Article.

-- Begin --

Bug #4386
closedencoding: directive does not affect regex expressions
Description
=begin
$ cat foo.rb
#!/usr/local/bin/ruby
encoding: UTF-8¶
puts /foo.*$/.encoding
$ ruby foo.rb
US-ASCII
$
=end
Updated by nobu (Nobuyoshi Nakada) over 14 years ago
Updated by nobu (Nobuyoshi Nakada) over 14 years ago
=begin
US-ASCII only regexps are set to US-ASCII encoding, same as US-ASCII only strings.
It's intentional.
=end
Updated by luislavena (Luis Lavena) over 14 years ago
=begin
Nobu,
I don't see what you're showing:
C:\Users\Luis\Desktop>ruby -v
ruby 1.9.2p136 (2010-12-25) [i386-mingw32]
C:\Users\Luis\Desktop>ruby
encoding: UTF-8¶
puts /.*/.encoding
^Z
US-ASCII
C:\Users\Luis\Desktop>type foo.rb
encoding: UTF-8¶
puts /.*/.encoding
C:\Users\Luis\Desktop>ruby foo.rb
US-ASCII
We are having problems with this with Cucumber and Windows as regexp even on a file with magic comment of UTF-8 is been captured as US-ASCII and is not matching the results of backticks.
Sorry, but I'm not understanding why Regexps are not following the magic comment as you showed.
=end
Updated by dlh (Daniel Harple) over 14 years ago
=begin
US-ASCII only regexps are set to US-ASCII encoding, same as US-ASCII only strings. It's intentional.
In this case Regexp is not consistent with String's behavior:
$ cat test.rb
encoding: utf-8¶
r = /a/
s = "a"

-- End --

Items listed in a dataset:

-- Begin --

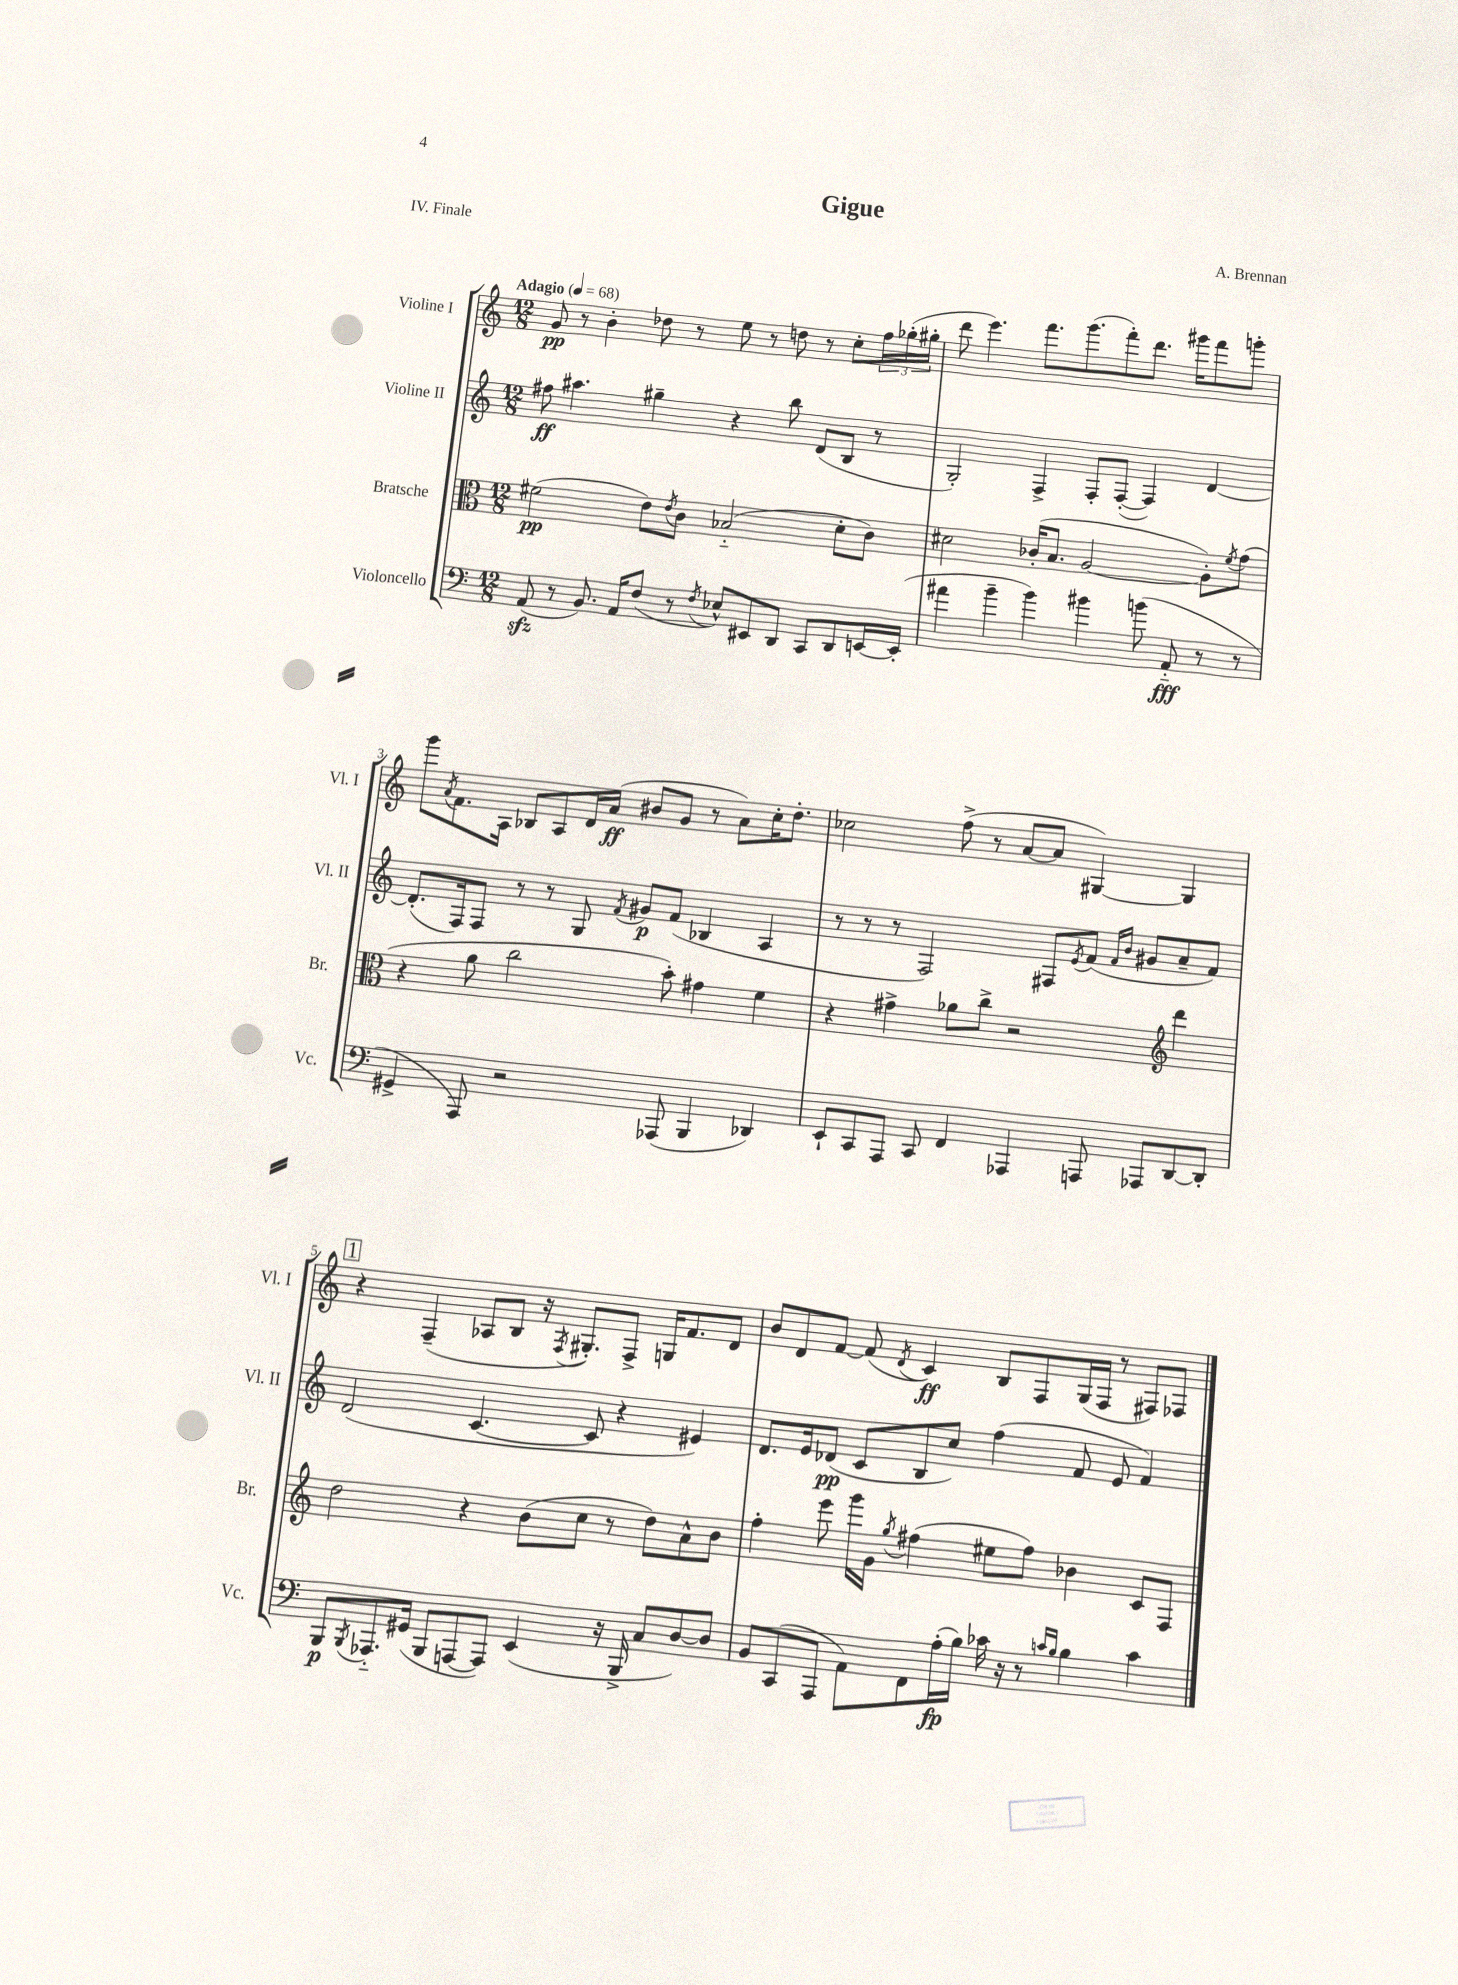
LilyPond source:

\header { title = "Gigue" composer = "A. Brennan" piece = "IV. Finale" }
<<
\new StaffGroup <<
\new Staff = "s0" \with { instrumentName = "Violine I" shortInstrumentName = "Vl. I" } {
    \clef treble \key c \major \numericTimeSignature \time 12/8 \tempo "Adagio" 4 = 68
    g'8\pp r8 b'4-. des''8 r8 e''8 r8 d''8 r8 c''8-. \tuplet 3/2 { f''16 ges''16-.( gis''16-. } |
    d'''8 e'''4.) f'''8. g'''8.( f'''8-.) d'''8. gis'''16 f'''8 g'''8-. |
    g'''8 \acciaccatura { a'8 } f'8. a16 bes8 a8 d'16 a'16\ff( bis'8 g'8 r8 a'8) c''16-. d''8.-. |
    ces''2 f''8->( r8 a'8~ a'8 gis4~) gis4 |
    \mark \markup { \box "1" } r4 f4--( aes8 b8 r16 \acciaccatura { f8 } gis8.-.) f8-> g16 f'8. d'8 |
    b'8 d'8 f'8~ f'8( \acciaccatura { d'8 } c'4\ff) b8 f8 g16( f16 r8 fis8) fes8 \bar "|." |
}
\new Staff = "s1" \with { instrumentName = "Violine II" shortInstrumentName = "Vl. II" } {
    \clef treble \key c \major \numericTimeSignature \time 12/8
    fis''8\ff ais''4. gis''4-- r4 b''8 d'8( b8 r8 |
    g2-.) f4-> f8-. f8~-.( f4) d'4~ |
    d'8.-.( f16) f8 r8 r8 g8 \acciaccatura { f'8 } gis'8\p f'8( bes4 a4 |
    r8 r8 r8 f2) fis8 \acciaccatura { e'8 } f'8( \grace { f'16 b'16 } gis'8 a'8-- f'8) |
    \mark \markup { \box "1" } d'2( c'4.~ c'8 r4 eis'4) |
    d'8. e'16 des'8\pp( c'8 b8 c''8) f''4( f'8 e'8 f'4) \bar "|." |
}
\new Staff = "s2" \with { instrumentName = "Bratsche" shortInstrumentName = "Br." } {
    \clef alto \key c \major \numericTimeSignature \time 12/8
    fis'2\pp( e'8) \acciaccatura { e'8 } c'8 bes2-_( d'8-. c'8) |
    dis'2 ces'16-.( b8. a2~ a8-.) \acciaccatura { f'8 } g'8( |
    r4 a'8 c''2 b'8-.) gis'4 f'4 |
    r4 gis'4-> aes'8 c''8-> r2 \clef treble d'''4 |
    \mark \markup { \box "1" } d''2 r4 b'8( c''8 r8 d''8) a'8-^ b'8 |
    f''4-. e'''8 g'''16 g'16 \acciaccatura { g''8 } fis''4( eis''8 fis''8) bes'4 c'8 f8 \bar "|." |
}
\new Staff = "s3" \with { instrumentName = "Violoncello" shortInstrumentName = "Vc." } {
    \clef bass \key c \major \numericTimeSignature \time 12/8
    a,8\sfz( r8 b,8.) a,16 f8( r8 \acciaccatura { f8 } ees8-^) eis,8 d,8 c,8 d,8 e,16~ e,16-.( |
    ais'4 b'4-- b'4) bis'4 b'8( a,8-_\fff r8 r8 |
    gis,4-> a,,8) r2 aes,,8( b,,4 des,4) |
    e,8-! c,8 a,,8 c,8 f,4 aes,,4 a,,8 aes,,8 d,8~ d,8-. |
    \mark \markup { \box "1" } b,,8\p \acciaccatura { b,,8 } aes,,8.-_ gis,16( b,,8 a,,8~ a,,8) e,4( r16 b,,16-> c8 d8~) d8 |
    b,8 c,8( a,,8 a,8) f,8 a16-.\fp( b16) ces'16 r16 r8 \grace { c'16 b16 } b4 c'4 \bar "|." |
}
>>
>>
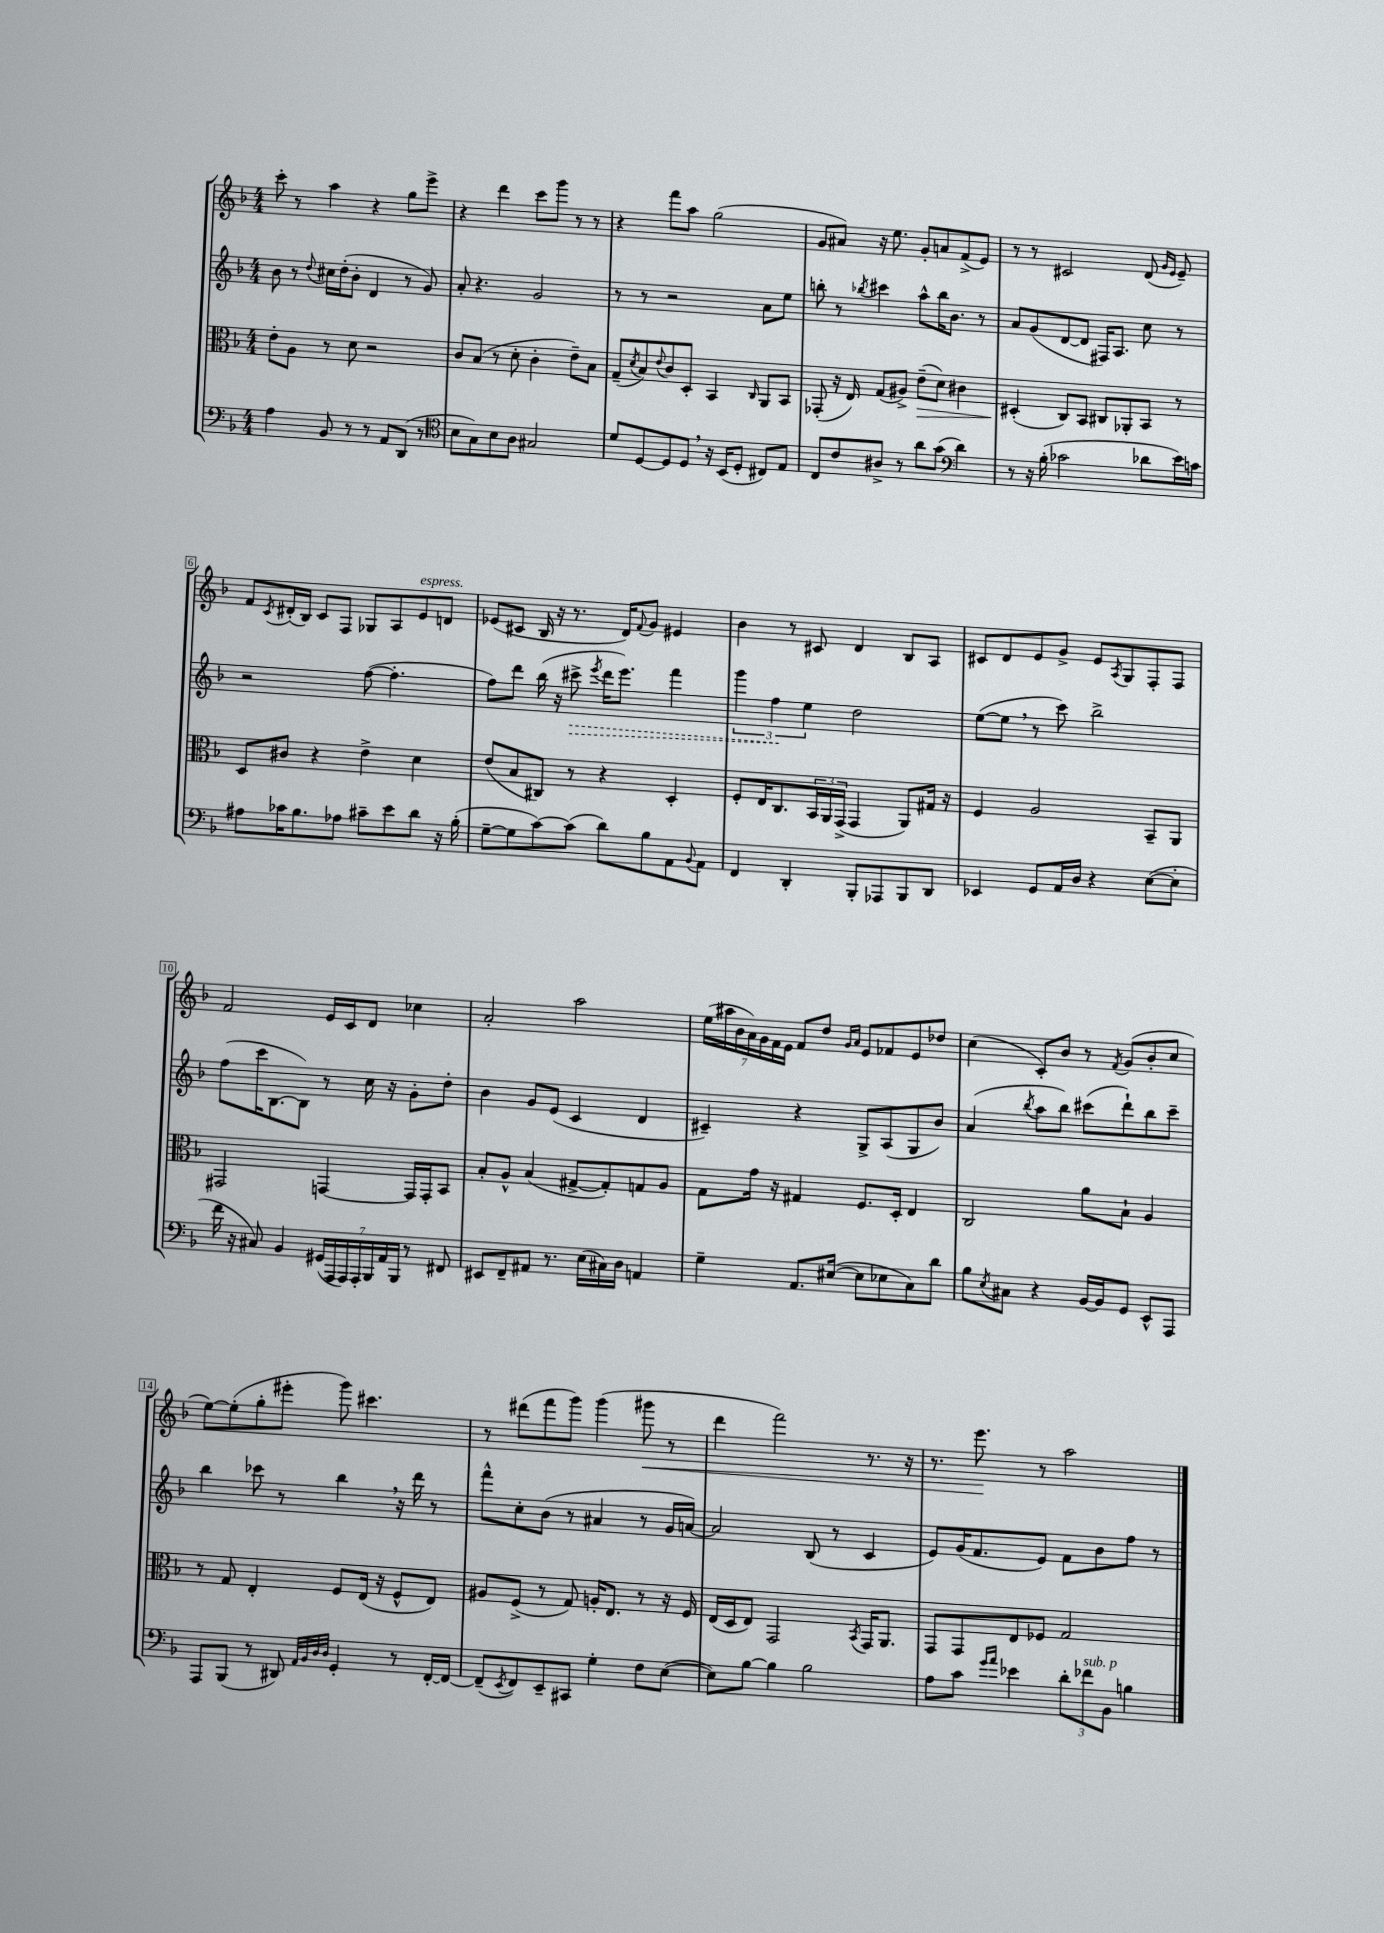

-- End --

Work instructions.
a) In the bug report, which Ruby version did Luis Lavena run when testing the regex encoding?
b) Pick out each line of the records that contains the string "markup", matching case exactly.
The text and the records are unrelated to each other.

Task results.
a) ruby 1.9.2p136 (2010-12-25) [i386-mingw32]

b)
    \mark \markup { \box "1" } r4 f4--( aes8 b8 r16 \acciaccatura { f8 } gis8.-.) f8-> g16 f'8. d'8 |
    \mark \markup { \box "1" } d'2( c'4.~ c'8 r4 eis'4) |
    \mark \markup { \box "1" } d''2 r4 b'8( c''8 r8 d''8) a'8-^ b'8 |
    \mark \markup { \box "1" } b,,8\p \acciaccatura { b,,8 } aes,,8.-_ gis,16( b,,8 a,,8~ a,,8) e,4( r16 b,,16-> c8 d8~) d8 |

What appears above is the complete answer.